DENR Comprehensive, Balance Approach. In a report by Princess Clea Arcellaz for Sunstar Pampanga, Department of Environment and Natural Resources Secretary Maria Antonia Loyzaga has emphasized the need for a comprehensive approach to solid waste management as the Kalangitan Sanitary Landfill in Capas, Tarlac is set to close this October.

Loyzaga’s call came after approximately 122 local government units (LGUs) from Pampanga, Tarlac, Bulacan, Nueva Ecija, Zambales, Bataan, Pangasinan, and Benguet requested her assistance in postponing the landfill’s closure.

The LGUs highlighted that the Kalangitan Sanitary Landfill, managed by Metro Clark Waste Management Corporation (MCWMC), plays a crucial role in the regional waste management system, processing up to 4,000 tons of trash daily.

The anticipated shutdown has also raised alarms among around 1,000 hospitals in Metro Manila, Central Luzon, and some parts of the LGUs, particularly concerning the disposal of toxic waste, which could pose serious health risks to patients and workers. This means all existing contracts between LGUs, other industries and MCWM are terminated.

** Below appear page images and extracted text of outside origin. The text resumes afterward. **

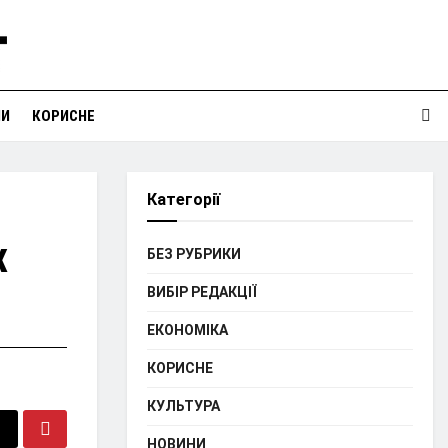
НИ
КОРИСНЕ
Категорії
х
БЕЗ РУБРИКИ
ВИБІР РЕДАКЦІЇ
ЕКОНОМІКА
КОРИСНЕ
КУЛЬТУРА
НОВИНИ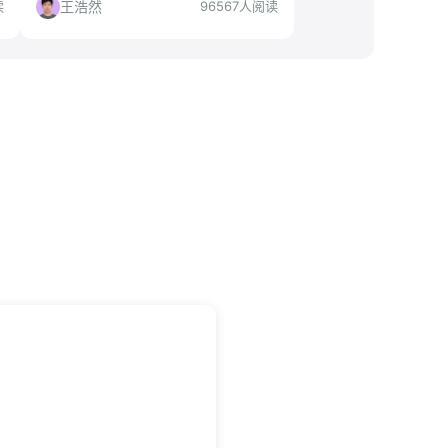
策角度解读项目选择、申请流程与准备
王浩然
读
96567人阅读
策略，帮你判断是否值得投递。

Loyzaga stressed that proper coordination and strategic planning are essential to address the challenges arising from the landfill’s closure. She further noted that a balanced and strategic approach is necessary to manage the closure while ensuring compliance with environmental standards and addressing public health concerns.

The environmental impact of our garbage crisis outweighs legal arguments by the BCDA. Changing strategies during a crisis is unwise. While new landfills are beneficial, shutting down Kalangitan is not. Existing clients, including LGUs and hospitals, have a 98% payment success rate due to Metro Clark Waste Management’s performance. Instead of closure, we should focus on decentralizing waste management and developing alternative sites.

More Impacts. Closing a sanitary landfill now is inadvisable due to several concerns. It poses significant public health risks, as waste accumulation in urban areas could increase disease and pest infestations. Environmentally, improper disposal practices like illegal dumping or burning could become more common, causing harm.

Alternative facilities may not be ready to handle the waste volume, leading to inefficiencies and hazards. Economically, closure could increase waste management costs and lead to job losses and economic downturns for local communities dependent on the landfill.